Article mis en ligne le 14 août 2023
par F.G.
■ L’historienne Nicole Racine (1937-2012) fut sans doute, parmi les analystes de son temps, l’une des plus subtiles expertes de la gauche intellectuelle française de la première moitié du XXe siècle, de ses revues, de ses cénacles, des compagnons de route qui la fréquentèrent et des dissidences qui l’animèrent. Très engagée, par ailleurs, auprès de l’équipe de Jean Maitron et de ses successeurs dans l’aventure éditoriale du Dictionnaire biographique du mouvement ouvrier, elle en fut une contributrice inlassable. Initialement publiée dans le numéro 8 – 1990, pp. 73-97 – de Mil neuf cent, « revue d’histoire intellectuelle », sous le titre « Victor Serge : correspondance d’URSS (1920-1936) », cette étude atteste largement, nous semble-t-il, de ses qualités premières : la rigueur méthodologique, la finesse analytique et la passion pour l’histoire.

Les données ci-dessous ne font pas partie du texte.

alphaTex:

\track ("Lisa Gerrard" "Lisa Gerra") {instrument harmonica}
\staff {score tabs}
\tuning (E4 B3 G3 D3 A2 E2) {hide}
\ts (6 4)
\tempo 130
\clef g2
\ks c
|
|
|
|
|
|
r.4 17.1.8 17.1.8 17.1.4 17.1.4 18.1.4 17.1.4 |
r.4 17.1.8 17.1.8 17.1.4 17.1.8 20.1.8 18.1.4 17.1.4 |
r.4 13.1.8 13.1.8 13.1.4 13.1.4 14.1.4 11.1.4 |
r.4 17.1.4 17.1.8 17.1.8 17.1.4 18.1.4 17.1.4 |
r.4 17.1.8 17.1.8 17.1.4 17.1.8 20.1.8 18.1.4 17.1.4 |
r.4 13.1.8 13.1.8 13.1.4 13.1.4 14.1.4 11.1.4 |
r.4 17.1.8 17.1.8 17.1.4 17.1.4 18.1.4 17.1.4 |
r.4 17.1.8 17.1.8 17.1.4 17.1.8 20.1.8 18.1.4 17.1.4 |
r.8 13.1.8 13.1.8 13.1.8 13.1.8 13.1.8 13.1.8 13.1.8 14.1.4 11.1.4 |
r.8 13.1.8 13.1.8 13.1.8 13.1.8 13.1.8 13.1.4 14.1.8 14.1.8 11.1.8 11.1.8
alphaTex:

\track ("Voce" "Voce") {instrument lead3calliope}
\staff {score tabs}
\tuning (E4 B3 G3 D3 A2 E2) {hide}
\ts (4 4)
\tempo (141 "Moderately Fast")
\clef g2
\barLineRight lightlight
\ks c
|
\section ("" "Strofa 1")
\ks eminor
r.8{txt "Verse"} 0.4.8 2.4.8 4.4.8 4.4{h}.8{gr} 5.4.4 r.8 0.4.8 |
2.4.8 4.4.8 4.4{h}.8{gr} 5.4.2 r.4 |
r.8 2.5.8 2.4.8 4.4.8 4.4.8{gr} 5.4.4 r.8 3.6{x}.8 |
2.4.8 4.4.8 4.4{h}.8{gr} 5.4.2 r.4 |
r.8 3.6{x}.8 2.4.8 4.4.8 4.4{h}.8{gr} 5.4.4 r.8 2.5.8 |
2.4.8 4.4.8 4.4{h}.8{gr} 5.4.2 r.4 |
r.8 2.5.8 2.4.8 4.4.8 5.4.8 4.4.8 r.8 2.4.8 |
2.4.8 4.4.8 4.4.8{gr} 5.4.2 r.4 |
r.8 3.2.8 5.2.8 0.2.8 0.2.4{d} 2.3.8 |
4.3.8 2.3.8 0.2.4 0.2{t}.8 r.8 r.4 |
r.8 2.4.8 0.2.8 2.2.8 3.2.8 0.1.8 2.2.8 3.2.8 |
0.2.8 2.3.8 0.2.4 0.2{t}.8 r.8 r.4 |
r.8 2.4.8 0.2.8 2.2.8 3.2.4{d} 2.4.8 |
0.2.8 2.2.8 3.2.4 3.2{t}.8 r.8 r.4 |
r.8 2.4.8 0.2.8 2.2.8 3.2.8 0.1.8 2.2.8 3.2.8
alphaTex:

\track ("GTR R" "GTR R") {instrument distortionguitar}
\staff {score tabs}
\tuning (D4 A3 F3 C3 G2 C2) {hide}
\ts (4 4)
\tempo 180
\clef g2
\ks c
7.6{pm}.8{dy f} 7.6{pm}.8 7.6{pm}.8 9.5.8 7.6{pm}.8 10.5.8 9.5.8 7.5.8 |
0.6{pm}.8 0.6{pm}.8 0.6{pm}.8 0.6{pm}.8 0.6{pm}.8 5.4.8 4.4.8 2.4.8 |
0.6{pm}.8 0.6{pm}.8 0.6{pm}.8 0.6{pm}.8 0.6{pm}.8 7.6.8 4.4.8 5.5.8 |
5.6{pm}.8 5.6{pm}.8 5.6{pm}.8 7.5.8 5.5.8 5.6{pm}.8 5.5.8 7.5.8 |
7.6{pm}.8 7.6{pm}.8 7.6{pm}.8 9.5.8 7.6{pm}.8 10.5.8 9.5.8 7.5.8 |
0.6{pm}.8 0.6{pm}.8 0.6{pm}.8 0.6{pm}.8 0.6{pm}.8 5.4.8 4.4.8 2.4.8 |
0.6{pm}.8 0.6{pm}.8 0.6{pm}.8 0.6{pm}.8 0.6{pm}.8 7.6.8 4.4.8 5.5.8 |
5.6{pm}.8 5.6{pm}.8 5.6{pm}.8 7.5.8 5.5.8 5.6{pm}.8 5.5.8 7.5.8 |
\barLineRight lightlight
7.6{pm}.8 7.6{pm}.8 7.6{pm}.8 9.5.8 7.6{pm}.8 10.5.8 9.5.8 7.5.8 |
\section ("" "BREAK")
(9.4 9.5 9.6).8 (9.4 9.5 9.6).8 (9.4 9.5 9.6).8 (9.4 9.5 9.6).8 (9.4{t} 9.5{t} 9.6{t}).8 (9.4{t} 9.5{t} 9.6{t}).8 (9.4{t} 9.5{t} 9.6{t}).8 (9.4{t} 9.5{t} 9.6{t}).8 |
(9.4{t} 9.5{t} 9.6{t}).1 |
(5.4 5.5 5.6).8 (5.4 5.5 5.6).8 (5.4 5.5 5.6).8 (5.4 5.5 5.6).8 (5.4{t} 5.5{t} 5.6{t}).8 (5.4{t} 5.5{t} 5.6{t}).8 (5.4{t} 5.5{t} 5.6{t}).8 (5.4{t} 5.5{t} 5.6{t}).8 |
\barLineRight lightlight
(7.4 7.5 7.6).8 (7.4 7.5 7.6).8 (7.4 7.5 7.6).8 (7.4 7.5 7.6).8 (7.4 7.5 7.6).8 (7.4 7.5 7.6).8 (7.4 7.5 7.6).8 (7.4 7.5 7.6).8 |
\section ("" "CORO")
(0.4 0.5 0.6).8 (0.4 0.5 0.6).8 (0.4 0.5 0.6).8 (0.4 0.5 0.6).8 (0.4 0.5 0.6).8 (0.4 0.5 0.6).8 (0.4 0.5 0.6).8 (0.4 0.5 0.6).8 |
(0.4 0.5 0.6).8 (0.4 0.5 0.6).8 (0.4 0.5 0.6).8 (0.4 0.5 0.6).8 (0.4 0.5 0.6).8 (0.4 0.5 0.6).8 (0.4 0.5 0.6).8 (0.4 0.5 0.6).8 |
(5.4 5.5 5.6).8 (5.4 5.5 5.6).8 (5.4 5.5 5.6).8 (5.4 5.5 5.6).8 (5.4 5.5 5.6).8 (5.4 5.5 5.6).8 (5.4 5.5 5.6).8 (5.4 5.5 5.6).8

Arrêté en mars 1933, relégué sans jugement à Orenbourg dans l’Oural, cinq ans après avoir été exclu comme membre de l’Opposition de gauche du parti communiste où il militait depuis son arrivée en Russie révolutionnaire en 1919, Victor Serge, écrivain de langue française (il était né en Belgique en 1890 d’un couple d’exilés russes), de nationalité soviétique, dut à sa notoriété de militant et d’écrivain dans les milieux français de la gauche et de l’extrême gauche d’être sauvé de l’oubli et de la mort. Après une campagne d’opinion qui dura trois ans, il fut libéré en avril 1936, expulsé d’URSS et privé de sa nationalité soviétique. Les liens qu’il avait pu maintenir avec des militants et des intellectuels français permirent à ces derniers, grâce à l’appui d’André Gide, de poser le « cas Serge » sur le devant de la scène, notamment lors du Congrès international des écrivains pour la défense de la culture, tenu à Paris en juin 1935. Ce fut grâce à ses correspondants que Serge dut de ne pas devenir un mort vivant, comme tant d’autres déportés.
Si aucune des lettres reçues par Victor Serge durant sa période soviétique ne nous est parvenue (les archives personnelles de Serge lui furent confisquées à sa sortie d’URSS), nous disposons de cent dix lettres ou cartes postales qu’il envoya à Marcel Martinet, de soixante-huit lettres ou cartes postales à Henry Poulaille et de deux lettres à Jean-Richard Bloch. La correspondance de Serge à Romain Rolland semble avoir été perdue ou peut-être détruite.
Les correspondances qui ont été conservées permettent d’éclairer une des fonctions qu’elles remplissent lorsqu’elles sont le seul moyen de faire entendre des voix interdites.